Christy Crutchfield’s How to Catch a Coyote is about a family caught in its own trap. So many hurtful things are said and so many assumptions are made that there’s really no way out without a break. Daniel struggles to make sense of his parents’ breakup, of his sister’s accusations of an incestuous relationship with her father, and of his father’s propensity for trapping the wild dogs. Crutchfield’s novel uses time shifts as a device to reveal secrets and alternate points of view, giving the reader insight into both the turmoil of the family and its aftereffects.
Family members in Coyote each struggle with their roles and whether or not they have done right by each other. Daniel is the baby, the one the family tries to shield from harm. After one particularly terrible night with his wife, Daniel’s father takes him to McDonald’s, and wonders about the character of his son. “A thing has to bend not to break,” his father observes —
and he doesn’t know why he wasn’t terrified back then that the giant metal coil would snap and send the cage tumbling, daughter and all. It’s good — today — that his son is afraid of everything…
Hill, Daniel’s father, thinks in terms of trapping. It’s an idea that Crutchfield comes back to repeatedly; however, the repetition of this idea works because it is Hill’s vocabulary for understanding the world. It functions a metaphor, but not a heavy handed one. Much of the novel deals specifically with Hill’s angst about capturing coyotes and Daniel’s obsessions with them. The coyotes are a manifestation of Daniel’s fears (when he hears them in the night and imagines them coming for him) as well as a way for him to help understand his father.
Truth is a central issue in the novel. We learn early on that there has been an accusation of incest by Dakota, Hill’s daughter. Crutchfield methodically undermines each character’s reliability so that the truth seems out of the reader’s grasp. The work is stronger for it, as conviction would seem to act against the nature of these accusations. The undermining begins with Hill describing Daniel: “Who knows what Daniel knows? He’s not that observant, not the brightest kid. It’s everything to love and hate about him.” In this family, nobody can be entirely believable. Even Hill’s assessment of Daniel as “not that observant” is belied by Daniel’s obsessions and fears. Daniel just doesn’t communicate his understanding of the truth to those around him, so Hill can easily dismiss him.
In the chapters that focus on Hill’s wife, Maryanne, a woman whose actions are mostly reactionary attempts to salvage what she can of her family, we learn that Daniel becomes the family’s one hope: “You may have failed with your husband,” Maryanne tells herself. “You may have failed with your daughter.
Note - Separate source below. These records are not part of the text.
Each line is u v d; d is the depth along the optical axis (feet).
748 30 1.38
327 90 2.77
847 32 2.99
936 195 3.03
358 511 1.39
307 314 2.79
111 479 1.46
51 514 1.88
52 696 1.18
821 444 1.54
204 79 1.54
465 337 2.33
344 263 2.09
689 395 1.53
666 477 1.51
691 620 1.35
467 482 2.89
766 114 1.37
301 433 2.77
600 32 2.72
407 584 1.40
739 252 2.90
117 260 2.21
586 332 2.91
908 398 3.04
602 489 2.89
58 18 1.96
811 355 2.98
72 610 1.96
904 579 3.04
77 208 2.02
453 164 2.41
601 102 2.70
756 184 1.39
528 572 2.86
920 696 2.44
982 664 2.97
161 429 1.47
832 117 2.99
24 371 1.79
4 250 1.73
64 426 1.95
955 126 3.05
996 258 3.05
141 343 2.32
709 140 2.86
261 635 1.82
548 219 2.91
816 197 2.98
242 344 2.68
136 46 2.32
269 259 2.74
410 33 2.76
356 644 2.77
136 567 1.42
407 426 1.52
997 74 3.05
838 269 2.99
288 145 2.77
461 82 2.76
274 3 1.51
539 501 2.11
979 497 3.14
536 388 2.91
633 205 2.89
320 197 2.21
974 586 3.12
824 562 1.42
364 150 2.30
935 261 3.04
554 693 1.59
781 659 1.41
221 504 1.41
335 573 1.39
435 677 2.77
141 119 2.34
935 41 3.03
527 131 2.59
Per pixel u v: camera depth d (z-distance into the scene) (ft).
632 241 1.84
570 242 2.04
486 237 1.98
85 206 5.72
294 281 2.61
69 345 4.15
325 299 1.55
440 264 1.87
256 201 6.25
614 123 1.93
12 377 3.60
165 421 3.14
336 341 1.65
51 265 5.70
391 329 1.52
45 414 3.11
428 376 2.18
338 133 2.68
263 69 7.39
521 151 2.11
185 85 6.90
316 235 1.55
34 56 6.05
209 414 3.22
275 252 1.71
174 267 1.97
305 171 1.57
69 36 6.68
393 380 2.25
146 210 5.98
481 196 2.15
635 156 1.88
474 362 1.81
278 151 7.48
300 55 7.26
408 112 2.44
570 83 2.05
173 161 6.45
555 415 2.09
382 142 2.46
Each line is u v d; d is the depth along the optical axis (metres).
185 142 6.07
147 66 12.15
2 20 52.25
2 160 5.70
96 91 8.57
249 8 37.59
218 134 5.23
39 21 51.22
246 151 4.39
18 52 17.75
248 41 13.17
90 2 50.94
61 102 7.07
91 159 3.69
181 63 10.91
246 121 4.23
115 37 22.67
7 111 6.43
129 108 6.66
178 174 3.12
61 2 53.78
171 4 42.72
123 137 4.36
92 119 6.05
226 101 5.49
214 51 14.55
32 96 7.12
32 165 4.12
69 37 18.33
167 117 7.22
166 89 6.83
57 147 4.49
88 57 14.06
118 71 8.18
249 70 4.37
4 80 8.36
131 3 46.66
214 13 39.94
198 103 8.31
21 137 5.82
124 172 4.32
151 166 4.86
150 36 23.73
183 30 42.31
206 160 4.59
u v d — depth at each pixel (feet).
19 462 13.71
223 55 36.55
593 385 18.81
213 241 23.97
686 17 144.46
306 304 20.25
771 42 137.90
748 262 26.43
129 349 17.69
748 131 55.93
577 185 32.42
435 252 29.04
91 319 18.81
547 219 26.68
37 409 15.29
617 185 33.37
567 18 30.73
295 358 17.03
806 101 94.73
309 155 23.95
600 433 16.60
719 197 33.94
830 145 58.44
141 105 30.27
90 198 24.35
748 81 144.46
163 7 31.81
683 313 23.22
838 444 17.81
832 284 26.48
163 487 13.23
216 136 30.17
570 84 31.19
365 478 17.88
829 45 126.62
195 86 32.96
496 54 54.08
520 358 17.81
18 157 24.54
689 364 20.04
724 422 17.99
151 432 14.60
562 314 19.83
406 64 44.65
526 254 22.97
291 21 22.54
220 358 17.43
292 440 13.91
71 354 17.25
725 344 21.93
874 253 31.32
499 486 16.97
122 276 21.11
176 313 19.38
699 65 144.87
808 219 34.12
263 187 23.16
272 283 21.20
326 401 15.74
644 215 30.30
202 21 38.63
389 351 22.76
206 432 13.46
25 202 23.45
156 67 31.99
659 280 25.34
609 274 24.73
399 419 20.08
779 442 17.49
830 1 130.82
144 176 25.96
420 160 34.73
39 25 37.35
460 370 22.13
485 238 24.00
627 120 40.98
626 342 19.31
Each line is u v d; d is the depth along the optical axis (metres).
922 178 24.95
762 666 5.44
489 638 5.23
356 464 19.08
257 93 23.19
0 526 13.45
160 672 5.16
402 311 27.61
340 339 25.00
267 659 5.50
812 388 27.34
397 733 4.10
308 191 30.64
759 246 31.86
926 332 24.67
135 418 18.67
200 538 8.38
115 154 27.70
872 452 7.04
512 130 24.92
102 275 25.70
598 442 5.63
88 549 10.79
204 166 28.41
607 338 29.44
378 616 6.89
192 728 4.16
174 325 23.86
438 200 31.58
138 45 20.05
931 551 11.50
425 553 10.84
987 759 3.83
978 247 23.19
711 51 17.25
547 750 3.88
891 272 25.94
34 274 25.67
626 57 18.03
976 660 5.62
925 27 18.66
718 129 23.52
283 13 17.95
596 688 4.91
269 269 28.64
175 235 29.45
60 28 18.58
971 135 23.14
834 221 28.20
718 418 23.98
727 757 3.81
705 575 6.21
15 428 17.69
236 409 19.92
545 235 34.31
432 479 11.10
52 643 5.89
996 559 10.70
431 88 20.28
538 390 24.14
But this one, you got right.” There is the sense that her steady job and the establishment of routine for her son can save at least Daniel from the wreckage.
Dinner at the table will get your boy a scholarship, will keep him out of trouble. He is still salvageable. He is still grateful.
But remember, it’s not about children-as-do-overs, no matter how true this feels.
But, like her husband’s assessment of Daniel as lacking discernment, Maryanne’s idealistic hope that she can save him also reveals the family’s lack of understanding of each other. In Daniel’s chapters, we see not only his struggle to respond to what his family has told him he is for his whole life, but also his struggle to define for himself, who he is and what he thinks about his own path moving forward.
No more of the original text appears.